The communication fault provides an overview of the control modules that have failed on the CAN bus, i.e. were no longer able to communicate. The "CAN communication fault" can only be read out if the fault is currently not present. If the fault is currently present, it is no longer possible to communicate with the control module. This means that the fault memory cannot be read, either.

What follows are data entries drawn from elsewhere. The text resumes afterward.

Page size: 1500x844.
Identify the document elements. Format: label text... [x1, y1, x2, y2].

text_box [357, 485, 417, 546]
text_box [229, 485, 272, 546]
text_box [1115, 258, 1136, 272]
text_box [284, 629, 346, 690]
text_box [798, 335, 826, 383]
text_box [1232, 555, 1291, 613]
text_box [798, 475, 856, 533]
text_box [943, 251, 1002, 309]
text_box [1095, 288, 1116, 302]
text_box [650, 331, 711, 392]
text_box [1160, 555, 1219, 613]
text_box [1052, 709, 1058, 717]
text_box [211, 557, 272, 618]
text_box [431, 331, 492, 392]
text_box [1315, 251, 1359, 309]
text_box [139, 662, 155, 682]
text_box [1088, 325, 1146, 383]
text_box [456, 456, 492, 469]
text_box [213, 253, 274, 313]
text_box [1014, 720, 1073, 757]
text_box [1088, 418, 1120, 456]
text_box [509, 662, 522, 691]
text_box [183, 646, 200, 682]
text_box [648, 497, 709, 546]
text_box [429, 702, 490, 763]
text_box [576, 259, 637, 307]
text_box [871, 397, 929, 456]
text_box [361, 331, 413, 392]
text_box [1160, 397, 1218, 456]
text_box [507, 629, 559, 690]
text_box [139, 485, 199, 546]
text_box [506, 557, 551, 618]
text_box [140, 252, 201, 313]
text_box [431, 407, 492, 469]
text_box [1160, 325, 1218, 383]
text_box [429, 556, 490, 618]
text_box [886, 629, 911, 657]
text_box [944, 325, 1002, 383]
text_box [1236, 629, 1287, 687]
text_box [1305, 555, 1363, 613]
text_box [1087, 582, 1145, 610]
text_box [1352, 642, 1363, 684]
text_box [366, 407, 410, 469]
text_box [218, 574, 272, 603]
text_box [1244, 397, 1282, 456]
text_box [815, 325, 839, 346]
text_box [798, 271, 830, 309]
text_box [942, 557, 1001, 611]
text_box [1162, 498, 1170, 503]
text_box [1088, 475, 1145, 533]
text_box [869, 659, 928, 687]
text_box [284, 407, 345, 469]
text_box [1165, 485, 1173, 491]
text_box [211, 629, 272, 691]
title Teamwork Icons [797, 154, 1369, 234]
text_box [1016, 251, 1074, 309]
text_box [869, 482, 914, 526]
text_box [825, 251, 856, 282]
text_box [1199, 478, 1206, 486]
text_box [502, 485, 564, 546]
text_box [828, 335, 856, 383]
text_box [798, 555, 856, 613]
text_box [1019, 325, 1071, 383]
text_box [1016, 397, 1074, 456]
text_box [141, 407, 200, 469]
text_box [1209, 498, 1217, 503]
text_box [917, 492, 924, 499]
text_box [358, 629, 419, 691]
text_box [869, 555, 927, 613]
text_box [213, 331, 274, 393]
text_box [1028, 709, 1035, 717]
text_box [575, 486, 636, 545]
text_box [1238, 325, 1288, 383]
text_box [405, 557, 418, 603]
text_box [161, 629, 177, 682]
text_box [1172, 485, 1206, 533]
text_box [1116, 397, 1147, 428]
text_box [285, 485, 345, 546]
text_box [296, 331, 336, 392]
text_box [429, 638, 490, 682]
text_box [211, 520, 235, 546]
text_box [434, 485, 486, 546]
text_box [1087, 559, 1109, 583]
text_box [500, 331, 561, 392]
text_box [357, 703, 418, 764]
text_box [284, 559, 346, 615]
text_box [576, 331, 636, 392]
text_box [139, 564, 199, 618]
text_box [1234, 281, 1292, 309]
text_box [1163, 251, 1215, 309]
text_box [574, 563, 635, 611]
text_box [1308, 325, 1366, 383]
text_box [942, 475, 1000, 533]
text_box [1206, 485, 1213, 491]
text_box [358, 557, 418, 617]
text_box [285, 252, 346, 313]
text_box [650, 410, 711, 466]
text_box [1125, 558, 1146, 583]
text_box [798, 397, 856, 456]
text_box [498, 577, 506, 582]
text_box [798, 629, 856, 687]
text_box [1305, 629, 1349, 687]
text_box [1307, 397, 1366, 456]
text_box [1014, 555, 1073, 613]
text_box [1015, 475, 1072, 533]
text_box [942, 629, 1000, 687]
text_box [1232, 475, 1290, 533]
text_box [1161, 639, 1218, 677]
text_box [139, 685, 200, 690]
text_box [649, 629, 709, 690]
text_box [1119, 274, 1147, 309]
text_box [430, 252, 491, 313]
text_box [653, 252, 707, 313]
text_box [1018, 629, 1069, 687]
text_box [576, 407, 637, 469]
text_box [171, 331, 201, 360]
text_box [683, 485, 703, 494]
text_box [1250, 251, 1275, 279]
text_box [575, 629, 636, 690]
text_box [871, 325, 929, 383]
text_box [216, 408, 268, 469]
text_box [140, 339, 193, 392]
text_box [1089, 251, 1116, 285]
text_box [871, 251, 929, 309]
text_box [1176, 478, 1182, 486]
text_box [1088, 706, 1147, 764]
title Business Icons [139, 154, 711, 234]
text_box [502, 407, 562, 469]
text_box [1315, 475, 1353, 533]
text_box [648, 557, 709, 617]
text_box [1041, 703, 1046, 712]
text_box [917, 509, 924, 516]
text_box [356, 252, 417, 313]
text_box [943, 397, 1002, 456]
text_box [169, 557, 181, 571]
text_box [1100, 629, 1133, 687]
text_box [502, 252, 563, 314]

Physical wire fault can be detected by the use of fault-tolerant CAN transceivers. However, at the moment there are only fault-tolerant transceivers for the K-CAN data bus. This means that only control modules that are connected to the K-CAN data bus can have made the fault memory entry "CAN wire fault" The CAN transceiver is also unable to distinguish between the individual fault categories listed below. If the bus fault CAN wire fault is entered in a control module, this can mean:
- Break in wiring CAN High
- Break in wiring CAN Low
- Short circuit CAN High to ground or positive
- Short circuit CAN Low to ground or positive
- Short circuit CAN High to CAN Low

Break in wiring (single-wire operation): each control module contains a separate bus termination. This means that, even in the case of a break in wiring, the voltage level can be maintained across the entire K-CAN network. The consequence of this is that a transmitting control module does not detect this fault and continues to work in two-wire operation. However, if a control module transmits a message across the break, the receiving control module only detects activity on the undamaged bus line. The receiving control module thus detects single-wire operation and sets the fault "CAN wire fault". If different control modules receive messages across the break, a number of control modules can have made this fault memory entry in single-wire operation.

Short circuit: if there is a short circuit in the system, all K-CAN control modules must have entered the fault "CAN wire fault". In order to localize the short circuit, follow the procedure for "CAN bus without function".